Nueve millones y medio de kilómetros cuadrados ubicados en una privilegiada situación geográfica hacen de China el país más poblado del mundo, y uno de los que mayor diversidad étnica y cultural poseen dentro de sus fronteras. Existen 56 grupos étnicos oficialmente reconocidos en el país, aunque 91,5% de la población pertenece a uno de ellos, la etnia han, que engloba a más de 1.200 millones de personas. Su elevado número la ha convertido durante las últimas cuatro décadas en el objetivo de una de las leyes más controvertidas y cuestionadas a nivel internacional: la política del hijo único.

Haiyan, madre de una familia de clase media de Shanghái, está embarazada de cinco meses del que será su segundo hijo. El primero, Semio, tiene 11 años.

Semio hasta ahora ha sido parte del conjunto de generaciones nacidas y crecidas sin hermanos, lo que sucede desde 1979, cuando comenzó a aplicarse esta política. Ahora, su hermano o hermana pasará a integrar la primera generación nacida tras el fin de esta ley, cuya disolución se anunció en octubre de 2015 en la agencia oficial de noticias Xinhua. “China abandona la política del hijo único y pondrá en marcha otra que permita a cada pareja tener dos hijos como respuesta proactiva al envejecimiento de su población”, decía el comunicado.

La ley de hijo único fue aprobada por el Partido Comunista de China siguiendo los criterios de su entonces líder, Mao Zedong. Esta política de planificación familiar buscaba poner freno a dos décadas de crecimiento exponencial de la población del país como consecuencia de una norma anterior, la ley de las madres gloriosas, instaurada en la década de 1950, tras el triunfo de la Revolución Comunista.

Aquella ley premiaba a las madres que tuvieran más de cuatro hijos con un certificado honorífico que les concedía privilegios en términos de derechos sociales y acceso a mejores servicios públicos y planes de jubilaciones. Asimismo, desde el gobierno se trataba de extender entre la población la convicción de que tener más hijos contribuía a la creación de un modelo de país, que por aquel entonces estaba en construcción. El mensaje caló con fuerza en el imaginario colectivo y años más tarde dificultó la aplicación de la política del hijo único, que requirió represivas medidas de control en sus primeros años para conseguir concientizar a la población.

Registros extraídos
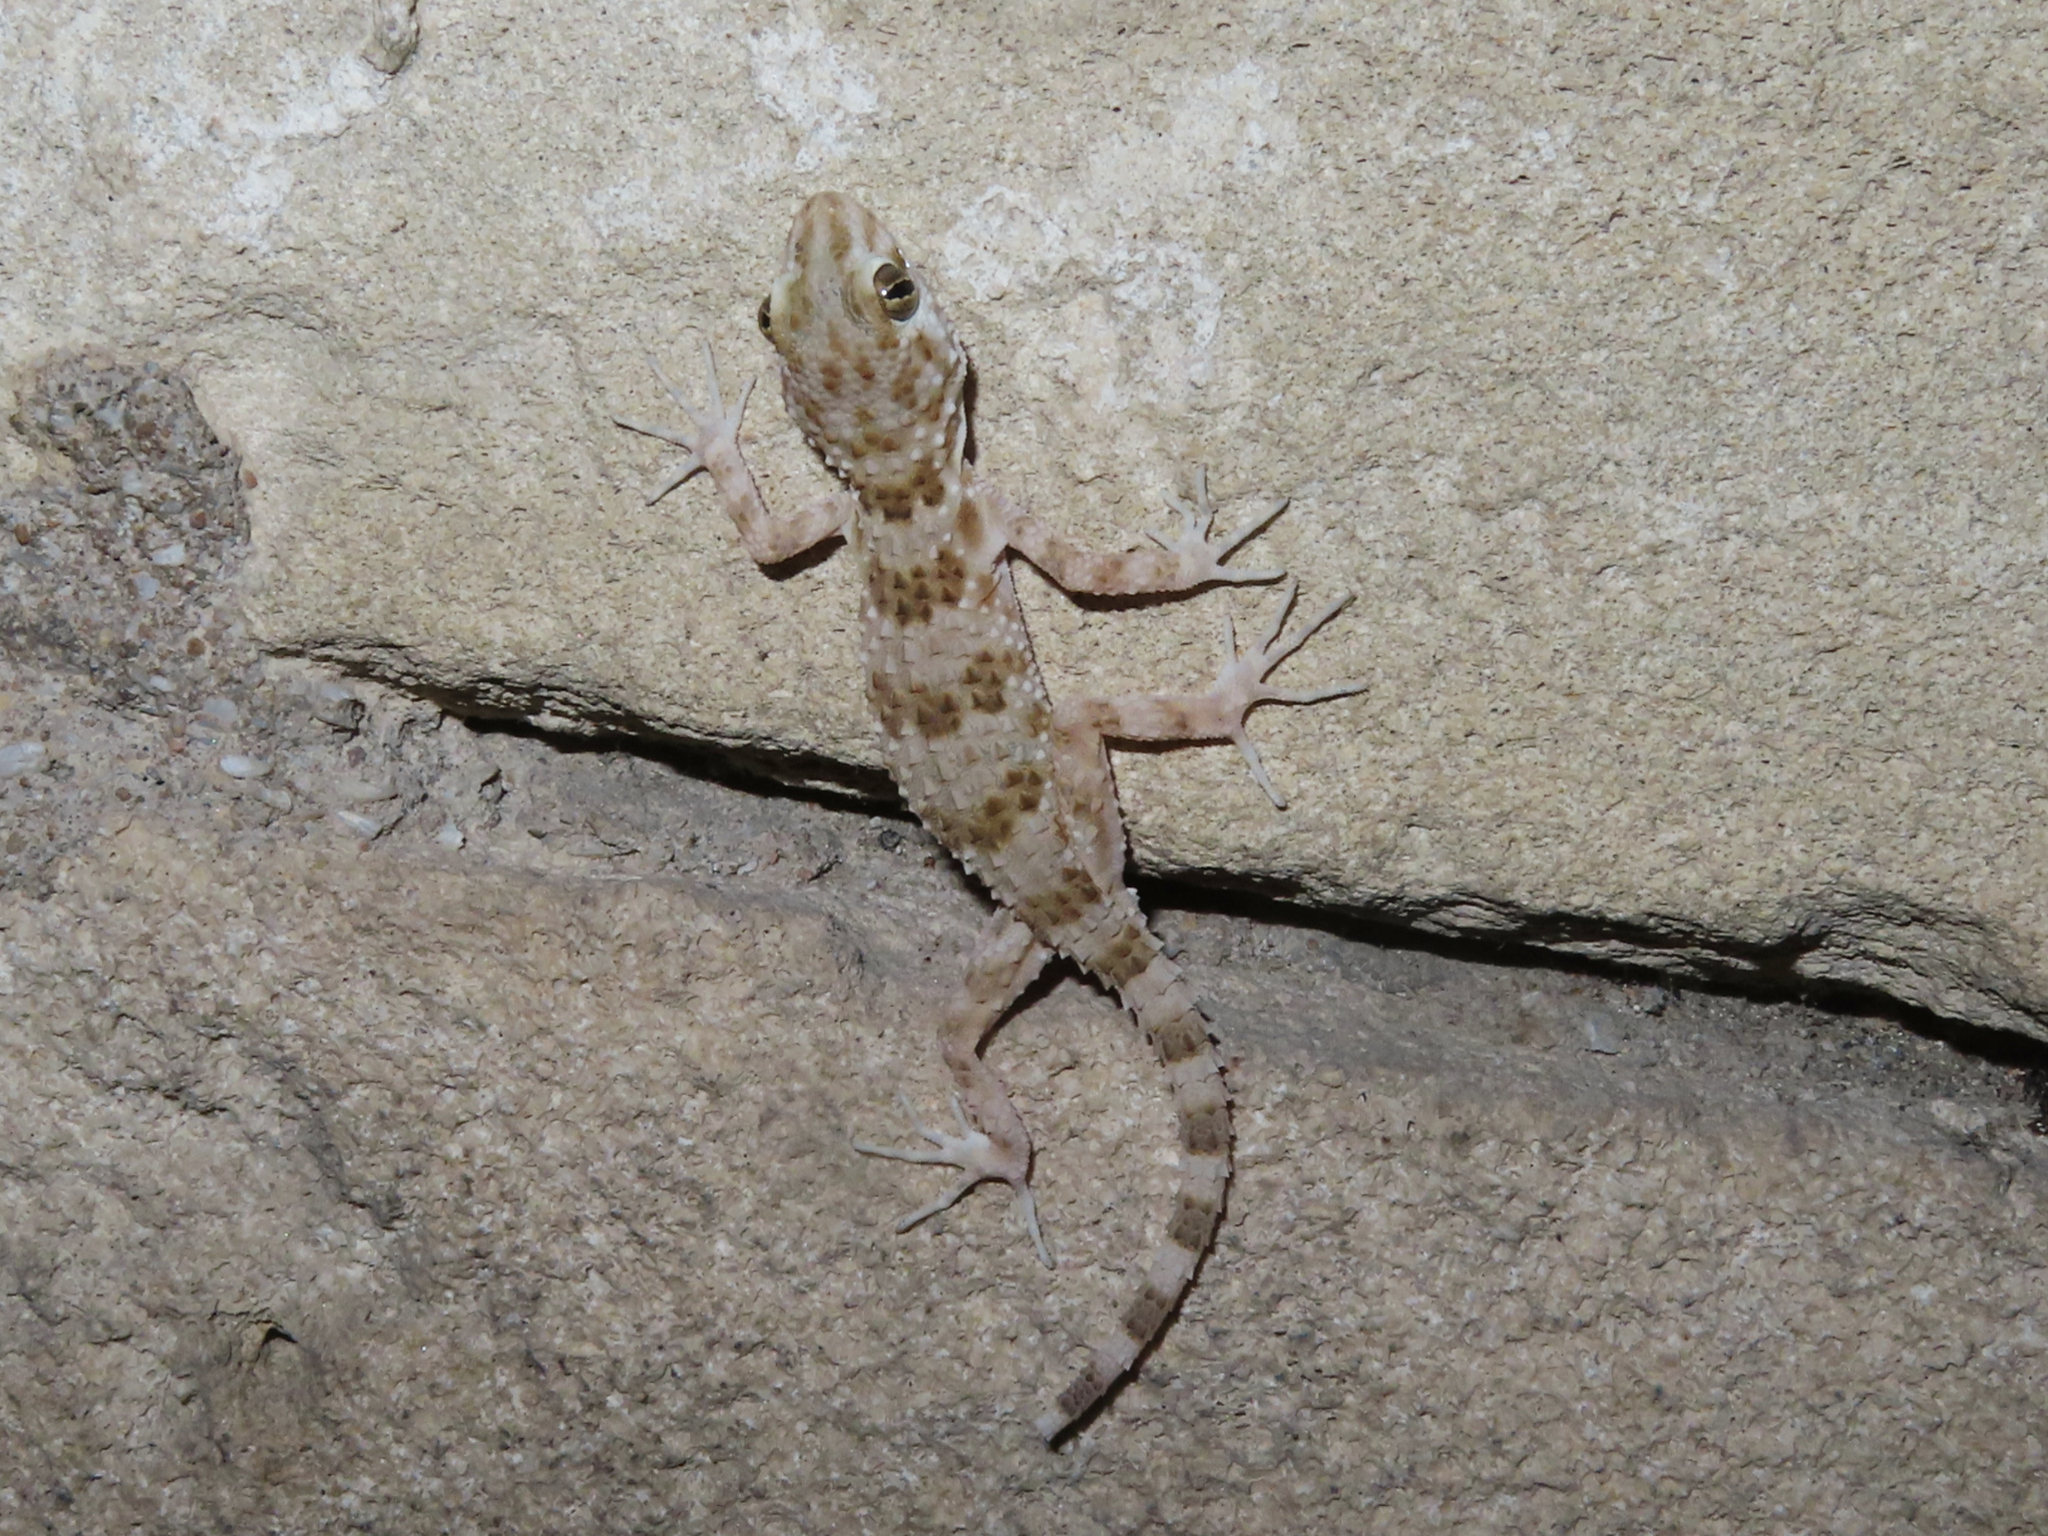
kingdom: Animalia
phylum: Chordata
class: Squamata
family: Gekkonidae
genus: Tenuidactylus
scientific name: Tenuidactylus caspius
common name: Caspian bent-toed gecko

Lo que se pide
Traduce al inglés esta oración del fragmento sobre la política del hijo único: "Existen 56 grupos étnicos oficialmente reconocidos en el país, aunque 91,5% de la población pertenece a uno de ellos, la etnia han, que engloba a más de 1.200 millones de personas."

Respuesta
There are 56 officially recognized ethnic groups in the country, although 91.5% of the population belongs to one of them, the Han ethnic group, which encompasses more than 1.2 billion people.